Work on throwing in different positions. Sit with your legs outward. Start with your arm in the air at a 90-degree angle, supported by the glove on your other hand. Start by using just your arm from the elbow up to throw the ball. Move on to twisting your whole torso while throwing, as well as your hips. Next, move up to one knee and practice twisting and throwing from that position. Try to throw across your knee (angle-wise). Finally, stand up, and keep focusing on following throw by twisting your torso. You can also add a crow hop, where you jump forward on your forward foot as you wind up.
Practice long throws three times a week. Outside of practice, you should be practicing throwing three times a week.

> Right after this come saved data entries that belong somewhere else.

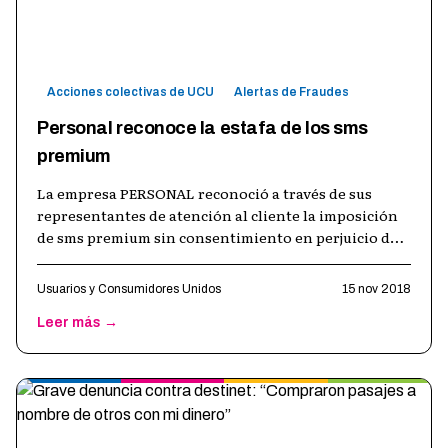
Acciones colectivas de UCU
Alertas de Fraudes
Personal reconoce la estafa de los sms
premium
La empresa PERSONAL reconoció a través de sus
representantes de atención al cliente la imposición
de sms premium sin consentimiento en perjuicio de
sus clientes. Fue en el marco de
…
Usuarios y Consumidores Unidos
15 nov 2018
Leer más →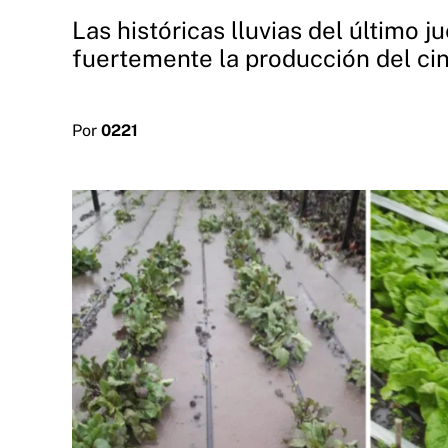
Las históricas lluvias del último
fuertemente la producción del cint
Por
0221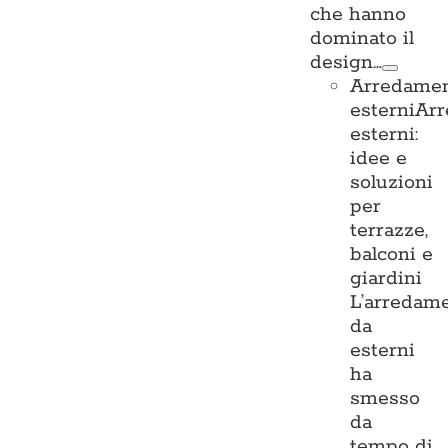
che hanno
dominato il
design…
Arredame
esterni
Ar
esterni:
idee e
soluzioni
per
terrazze,
balconi e
giardini
L’arredam
da
esterni
ha
smesso
da
tempo di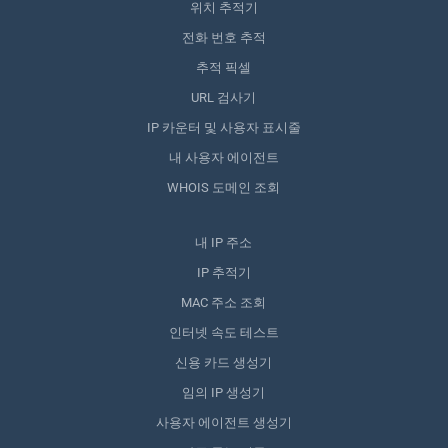
위치 추적기
전화 번호 추적
추적 픽셀
URL 검사기
IP 카운터 및 사용자 표시줄
내 사용자 에이전트
WHOIS 도메인 조회
내 IP 주소
IP 추적기
MAC 주소 조회
인터넷 속도 테스트
신용 카드 생성기
임의 IP 생성기
사용자 에이전트 생성기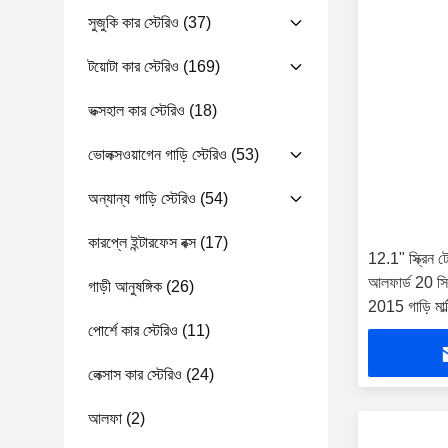
সুজুকি কার স্টেরিও
(37)
টয়োটা কার স্টেরিও
(169)
ভক্সহাল কার স্টেরিও
(18)
ভোলক্সওয়াগেন গাড়ি স্টেরিও
(53)
অন্যান্য গাড়ি স্টেরিও
(54)
কারপ্লে ইন্টারফেস বক্স
(17)
12.1" স্ক্রিন টে
আলফার্ড 20 সি
গাড়ী আনুষঙ্গিক
(26)
2015 গাড়ি মাল্
পোর্শে কার স্টেরিও
(11)
প্লেয়ার
লেক্সাস কার স্টেরিও
(24)
আলফা
(2)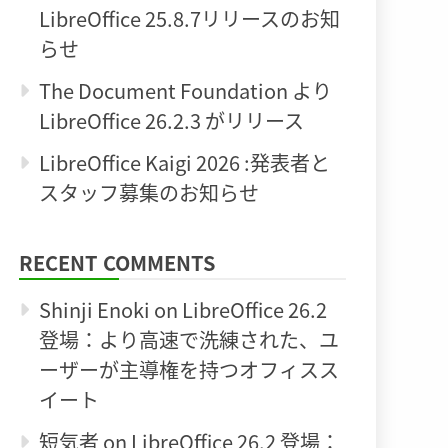
LibreOffice 25.8.7リリースのお知
らせ
The Document Foundation より
LibreOffice 26.2.3 がリリース
LibreOffice Kaigi 2026 :発表者と
スタッフ募集のお知らせ
RECENT COMMENTS
Shinji Enoki
on
LibreOffice 26.2
登場：より高速で洗練された、ユ
ーザーが主導権を持つオフィスス
イート
短気者
on
LibreOffice 26.2 登場：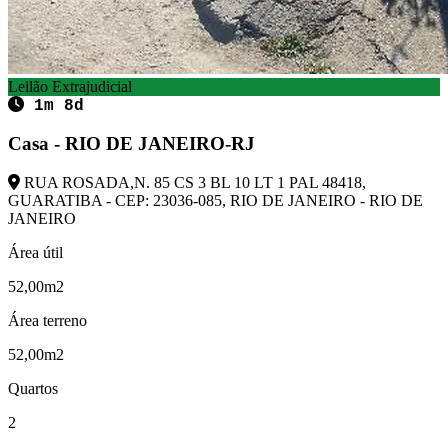
Leilão Extrajudicial
1m 8d
Casa - RIO DE JANEIRO-RJ
RUA ROSADA,N. 85 CS 3 BL 10 LT 1 PAL 48418,
GUARATIBA - CEP: 23036-085, RIO DE JANEIRO - RIO DE
JANEIRO
Área útil
52,00m2
Área terreno
52,00m2
Quartos
2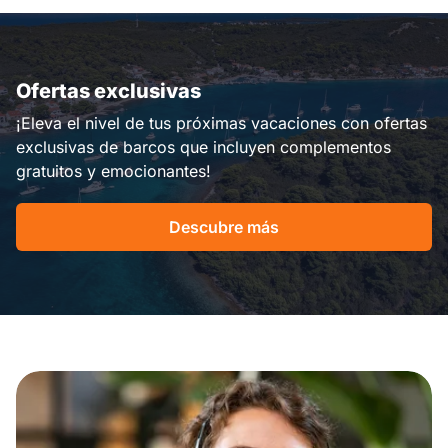
Ofertas exclusivas
¡Eleva el nivel de tus próximas vacaciones con ofertas
exclusivas de barcos que incluyen complementos
gratuitos y emocionantes!
Descubre más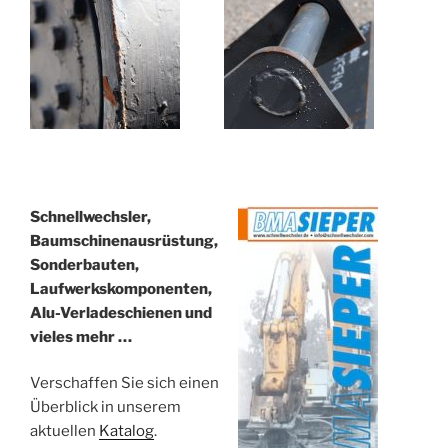
Schnellwechsler,
Baumschinenausrüstung,
Sonderbauten,
Laufwerkskomponenten,
Alu-Verladeschienen und
vieles mehr …
Verschaffen Sie sich einen
Überblick in unserem
aktuellen
Katalog
.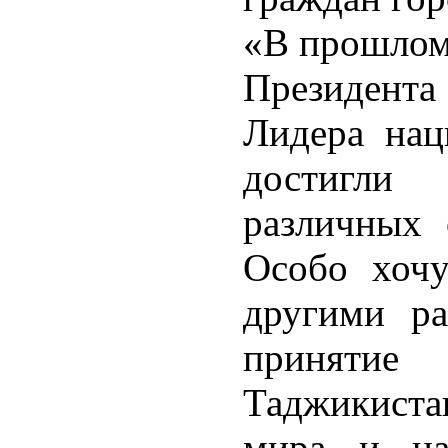
«В прошлом 
Президента
Лидера на
достигли 
различных 
Особо хочу
другими р
принятие
Таджикист
мира и на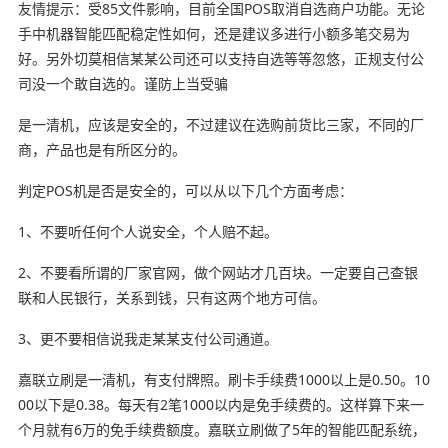
友情提示：受85文件影响，目前全国POS取消自选商户功能。无论
手中机器智能匹配稳定性如何，还是建议多进行小额多笔交易为
好。另外切莫相信某某公司还可以支持自选等等忽悠，正规支付公
司没一个敢自选的。谨防上当受骗
是一清机，应该是安全的，不过建议在选购前货比三家，不同的厂
商，产品也是有所区分的。
判定POS机是否是安全的，可以从以下几个方面考虑：
1、不要听任何个人说安全，个人赔不起。
2、不要看所谓的厂家官网，做个网站才几百块。一定要自己查银
联和人民银行，关系到钱，只有这两个地方可信。
3、更不要相信说我走某某支付公司通道。
嘉联立刷是一清机，有支付牌照。刷卡手续费1000以上是0.50。10
00以下是0.38。每天有2笔1000以内是免手续费的。这样算下来一
个月就有6万的免手续费额度。嘉联立刷做了5年的智能匹配系统，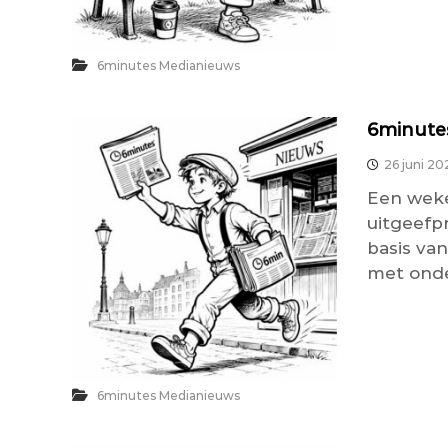
6minutes Medianieuws
6minutes
26 juni 20
Een weke
uitgeefp
basis van
met onder
6minutes Medianieuws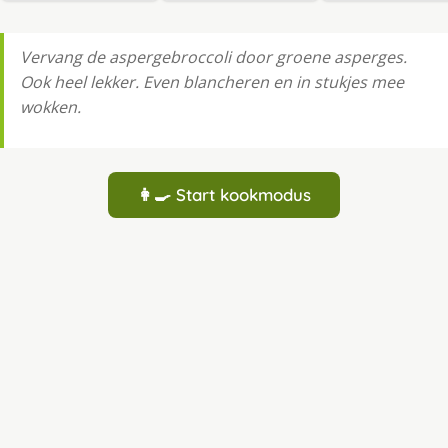
Vervang de aspergebroccoli door groene asperges.
Ook heel lekker. Even blancheren en in stukjes mee
wokken.
👩‍🍳 Start kookmodus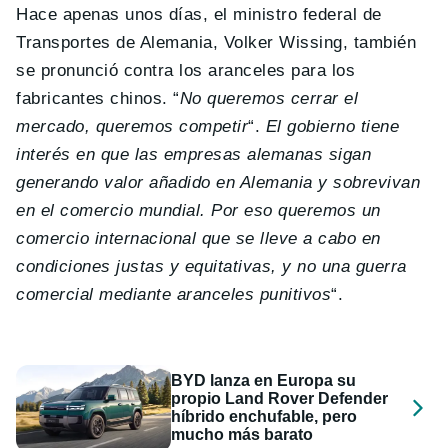
Hace apenas unos días, el ministro federal de
Transportes de Alemania, Volker Wissing, también
se pronunció contra los aranceles para los
fabricantes chinos. “
No queremos cerrar el
mercado, queremos competir
“.
El gobierno tiene
interés en que las empresas alemanas sigan
generando valor añadido en Alemania y sobrevivan
en el comercio mundial. Por eso queremos un
comercio internacional que se lleve a cabo en
condiciones justas y equitativas, y no una guerra
comercial mediante aranceles punitivos
“.
BYD lanza en Europa su
propio Land Rover Defender
híbrido enchufable, pero
mucho más barato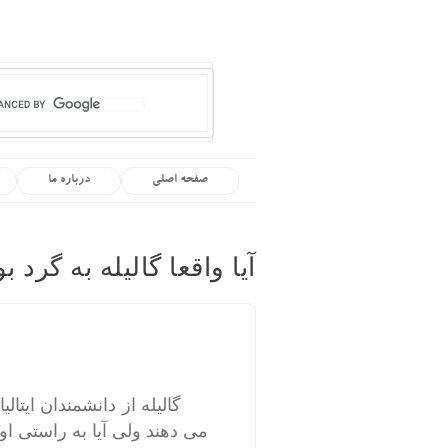
صفحه اصلی
درباره ما
آیا واقعا گالیله به گرد 
گالیله از دانشمندان ایتالی
می دهند ولی آیا به راستی 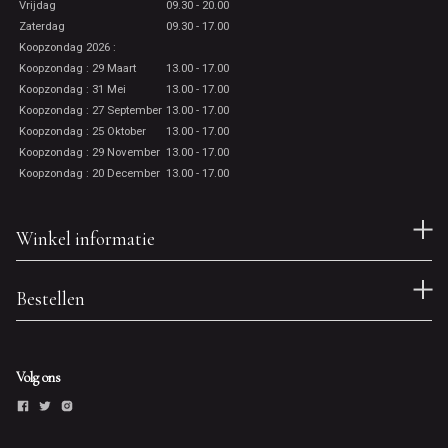
Vrijdag
09.30 - 20.00
Zaterdag
09.30 - 17.00
Koopzondag 2026 :
Koopzondag : 29 Maart
13.00 - 17.00
Koopzondag : 31 Mei
13.00 - 17.00
Koopzondag : 27 September
13.00 - 17.00
Koopzondag : 25 Oktober
13.00 - 17.00
Koopzondag : 29 November
13.00 - 17.00
Koopzondag : 20 December
13.00 - 17.00
Winkel informatie
Bestellen
Volg ons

You'll need to spend about 15-20 minutes throwing each time you practice, throwing at various distances. If your age is 7- to 12-years-old, spend four minutes on each of the following distances: 30 feet, 60 feet, and 90 feet. If you are 13- to 20-years-old, spend four minutes on each of the following distances: 30 feet, 60 feet, 90 feet, and 120 feet. Try to throw straight across the field instead of making them arc high. Don't throw with all your force, but you want to make a good line from where you are to who you're throwing to.
Try throwing a football around. This exercise works particularly well for little league players because it works the arm, as well as the rest of the body, but it can just be a fun activity to do with a friend or a parent. Simply get an appropriately sized football, such as a junior football for little leaguers, and grab a partner. Put the emphasis on targeting the ball. Make sure the ball is going into your partner's chest. Throw at least 15 to 20 times each time you choose this exercise. Throwing over and over is a great way to strengthen your arm for baseball.
Exercising for Leg Strength and Full-Body Strength
Try push-ups. Lay face-down on the floor. The balls of your feet should be touching the floor, pushing your legs up slightly. Place your hands flat on the ground at shoulder-height. They should be just wider than shoulder width. Use your hands to push you up from the ground, keeping your body straight. Lower yourself back down, still keeping your body straight. Try squeezing your glute muscles to help keep your body straight. You can also do this exercise with your hands balanced around an exercise ball. Push ups are a great way to strengthen your upper body for baseball.
Do lunges. Start in a standing position. Take a large step forward, bending your back leg down as you step. The knee of your back leg should almost touch the ground but not actually reach it. Don't stop at the floor. Instead, keep going, bringing that leg forward and pushing the other leg down. Keep moving forward, alternating which leg goes towards the floor. Keep your front shin as straight as possible. Your knee should push forward to be in front of your toes. Lunges help work your leg muscles and lower body. You can add dumbbells to increase the weight as you lunge. The dumbbells will also help strengthen your arms a bit as you move.
Use Russian twists. Start with your legs a couple of inches off the ground. Lean your torso back as well. You can hold a weight in front of you or simply work without one. Twist your body so that your hands touch the ground near one hip, then move to the other one. Keep moving back and forth. Make sure your feet don't touch the ground. You can cross your feet if it helps. Russian twists are great at building core strength. They especially work on the transverse abdominal muscles.
Try squats. Place the barbell on your shoulders. It should be across your traps. Your feet should be at least hip-width apart. You can angle them out if you want. Keeping your torso as straight as possible, bend your knees, lowering your self towards the ground. Your knees should come forward as you go. When you feel your thighs hit your calves, push back up until you're standing straight again. Your weight should stay on the front part of your heel You can do a squat with or without a barbell. Start without one. Try 15 repetitions. Do 4 sets.